His two decades in power also spanned some of the most eventful years in IOC history and involved the end of amateurism, the explosion of commercialism, immense growth in the popularity of the Olympic Games and also the corrosive effect of a succession of doping scandals, which, before systematic drug testing became more effective, threatened the credibility of the games.
Samaranch was also accused of the over-commercialisation of the games and of perpetuating the IOC as a private club for a pampered elite.
“His achievements in the Olympic movement were immense,” added Hickey. “Irish sport and the Olympic Council of Ireland continue to benefit from sponsorship arrangements that he set in place during his period as president of the IOC. The Olympic movement in Ireland has lost a champion and a supporter.”
Samaranch suffered from health problems since he stepped aside nine years ago for Jacques Rogge.
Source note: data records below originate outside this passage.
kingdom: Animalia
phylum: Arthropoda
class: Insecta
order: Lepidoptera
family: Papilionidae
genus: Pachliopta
He retired as the second longest serving president in the history of the IOC, with only Pierre de Coubertin, the French aristocrat who founded the modern Olympics, serving a longer term of 29 years between 1896 and 1925.
“He came to Ireland several times, at least twice when he was president and at least another two times when he came on holiday,” said an Irish Olympic official. “He came over to see Lord Killanin privately, just nipping in from Barcelona to go and see him and then going home again.
“He was very active in Beijing and in Lausanne (IOC headquarters) at various meetings and it was really only in the last years that his health started to visibly decline.”
Of all the tributes yesterday, Dick Pound, the straight-talking Canadian Lawyer and IOC member who came third in the last presidential election won by Rogge, placed Samaranch in context. Pound called him one of the three great defining presidents in Olympic history.
“De Coubertin to get it going, Brundage (Avery) to hold it together through a very difficult period, and Samaranch to bring it from the kitchen table to the world stage,” said Pound.
“He took a very badly fragmented, disorganised and impecunious organisation and built it into a universal, united and financially and politically independent organisation that has credibility, not only in the world of sport but also in political circles. That’s an enormous achievement to accomplish in 20 years.”